Künstliche Intelligenz verändert die Wissenschaft grundlegend: KI-Systeme formulieren heute Hypothesen, planen Experimente und werten Ergebnisse aus – und entwickeln sich damit vom Werkzeug zum eigenständigen Forschungsakteur.
KI-Systeme übernehmen zunehmend eigenständige Aufgaben in der wissenschaftlichen Forschung
Künstliche Intelligenz dringt in wissenschaftliche Labore vor – nicht mehr nur als Analyse-Werkzeug, sondern als eigenständiger Akteur, der Hypothesen formuliert, Experimente plant und Ergebnisse auswertet. Dieser Trend beschleunigt sich laut einer aktuellen Bestandsaufnahme des MIT Technology Review erheblich und verändert die Arbeitsweise in Forschungseinrichtungen weltweit.
Von der Assistenz zur Eigeninitiative
Noch vor wenigen Jahren beschränkte sich der KI-Einsatz in der Wissenschaft im Wesentlichen auf die Auswertung großer Datensätze oder die Literaturrecherche. Heute gehen führende Forschungseinrichtungen deutlich weiter: Systeme wie Googles AlphaFold haben gezeigt, dass KI-Modelle in der Lage sind, wissenschaftliche Probleme – hier die Proteinfaltung – auf eine Weise zu lösen, die jahrzehntelange manuelle Forschungsarbeit übersteigt.
Auf dieser Basis entstehen nun sogenannte „AI Scientists” – KI-Agenten, die den gesamten wissenschaftlichen Zyklus von der Fragestellung bis zur Schlussfolgerung eigenständig durchlaufen können.
Konkrete Beispiele reichen von automatisierten Chemierobotern, die Experimente physisch durchführen, bis hin zu Large Language Models, die biologische oder materialwissenschaftliche Hypothesen generieren und priorisieren.
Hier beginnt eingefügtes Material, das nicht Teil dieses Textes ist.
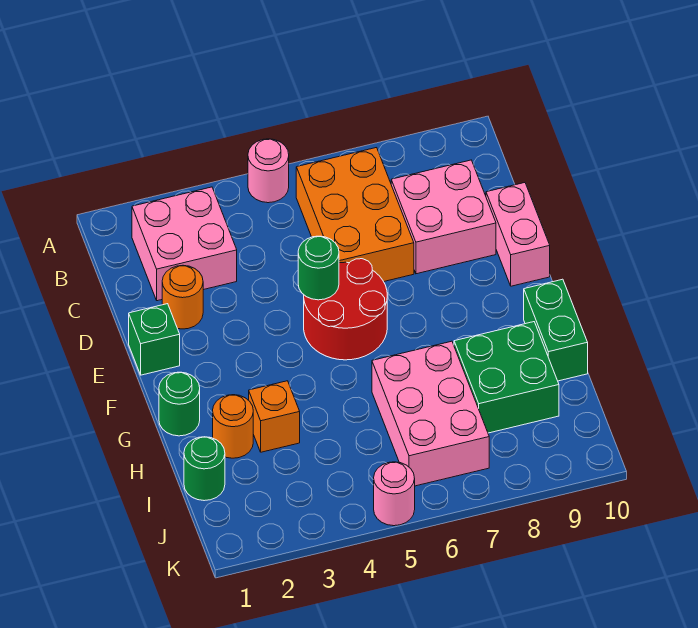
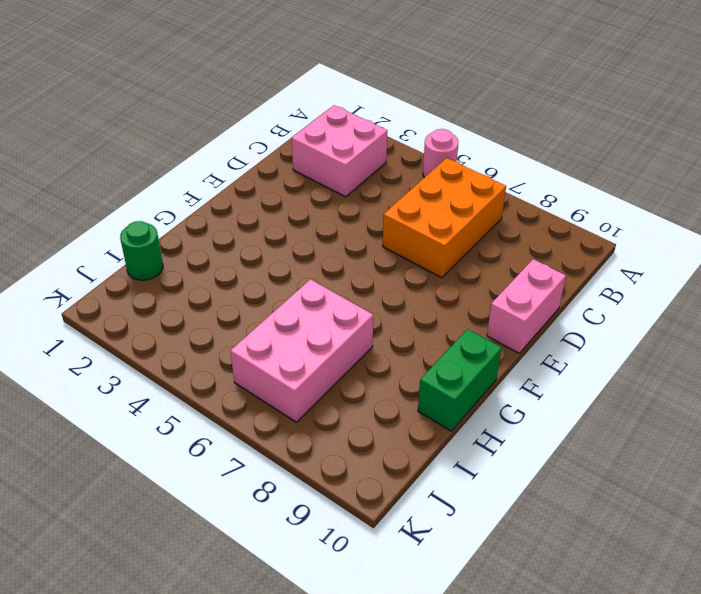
none -> pink 2x2 brick [391,160,496,274]
none -> orange 1x1 round brick [162,265,203,329]
none -> green 1x1 brick [129,304,180,375]

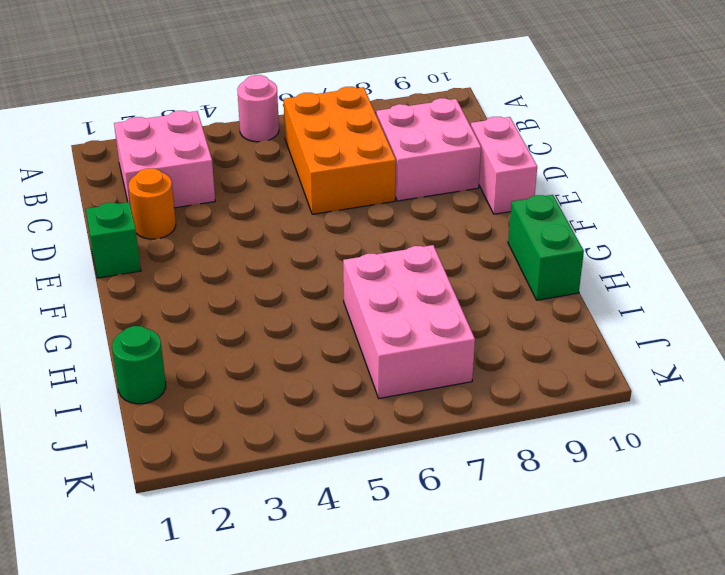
none -> red 2x2 round brick [304,259,387,360]
none -> green 1x1 round brick [159,372,200,436]
none -> orange 1x1 round brick [213,395,253,458]

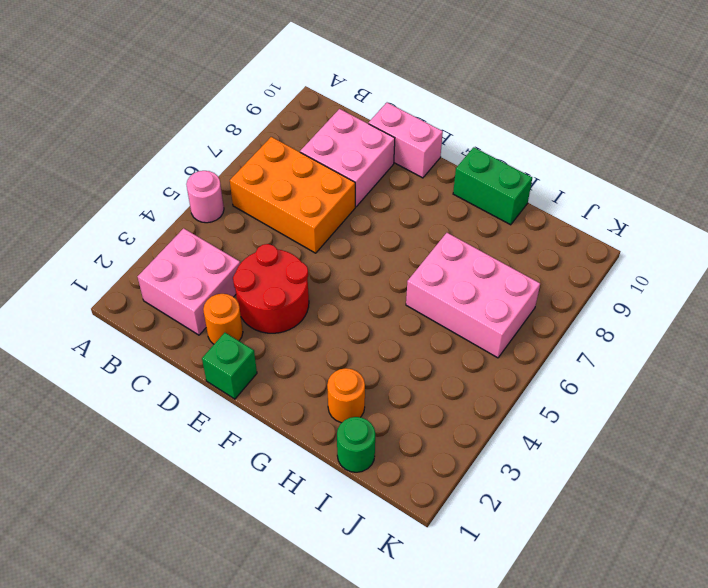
red 2x2 round brick [233,244,309,333] -> red 2x2 round brick moved to [304,259,387,360]
none -> green 1x1 round brick [159,372,200,436]
none -> orange 1x1 brick [249,381,300,452]
none -> green 2x2 brick [454,322,559,433]

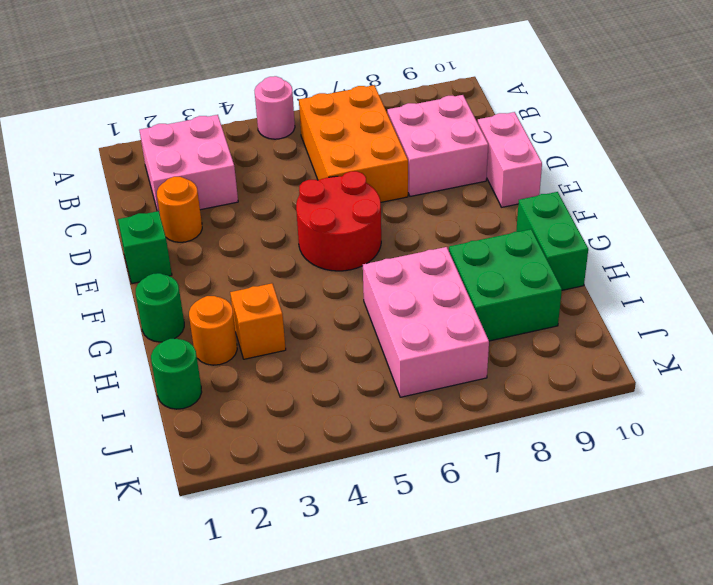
none -> pink 1x1 round brick [374,462,415,526]
none -> green 1x1 round brick [298,236,339,300]

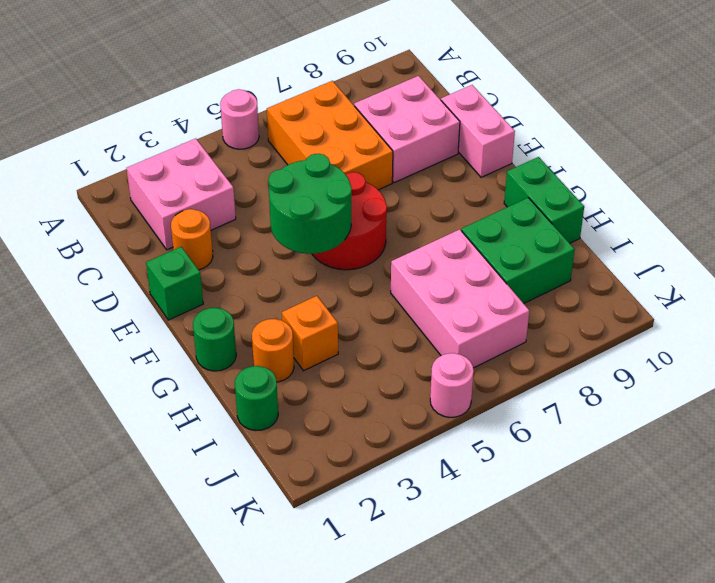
green 2x2 round brick [268,154,352,254] -> green 1x1 round brick [298,236,339,300]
Das Unternehmen Insilico Medicine etwa nutzt KI, um neue Wirkstoffe zu identifizieren und in klinische Studien zu bringen – deutlich schneller als mit klassischen Methoden.
Beschleunigung, aber keine vollständige Autonomie
Trotz der wachsenden Fähigkeiten dieser Systeme betonen Experten klare Grenzen. KI-Agenten sind derzeit besonders stark in klar definierten, datenreichen Domänen.
Wo kreatives Querdenken, ethische Urteilsfähigkeit oder der Umgang mit grundlegend neuen Phänomenen gefragt ist, bleibt menschliche Expertise unverzichtbar.
Ein weiteres Problem: KI-Systeme neigen dazu, Ergebnisse zu produzieren, die plausibel klingen, aber fehlerhaft sind – ein in der Wissenschaft besonders kritisches Risiko.
Hinzu kommt die Frage der Reproduzierbarkeit. Wenn KI-generierte Experimente nicht transparent dokumentiert werden, lassen sich Ergebnisse kaum nachvollziehen oder überprüfen. Wissenschaftsorganisationen und Verlage arbeiten deshalb an neuen Standards für die Offenlegung von KI-Beiträgen in Publikationen.
Investitionen und institutioneller Wandel
Der Markt reagiert: Risikokapital fließt verstärkt in Start-ups, die KI-gestützte Forschungsplattformen entwickeln – insbesondere in den Bereichen Pharma, Materialwissenschaften und Klimaforschung. Gleichzeitig rüsten etablierte Einrichtungen auf: Das Wellcome Trust und die Bill & Melinda Gates Foundation haben Programme aufgelegt, die den Einsatz von KI in der biomedizinischen Grundlagenforschung gezielt fördern.
Auch die Personalfrage verändert sich grundlegend:
Gefragt sind zunehmend Wissenschaftler, die KI-Systeme konfigurieren, validieren und kritisch einordnen können – eine Kompetenz, die in Ausbildungsprogrammen bislang kaum systematisch vermittelt wird.
Einordnung für deutsche Unternehmen und Forschungseinrichtungen
Für deutsche Unternehmen, insbesondere aus der Chemie-, Pharma- und Materialbranche, ist der Trend unmittelbar relevant: Wer KI-gestützte Forschungsinfrastrukturen früh aufbaut, kann Entwicklungszyklen verkürzen und Ressourcen effizienter einsetzen.
Fraunhofer-Institute und Helmholtz-Zentren erproben entsprechende Ansätze bereits – doch der Transfer in industrielle F&E-Abteilungen verläuft noch zögerlich. Entscheidend wird sein, interne Kompetenzen für die Bewertung und Steuerung solcher Systeme aufzubauen und nicht allein auf externe Anbieter zu setzen.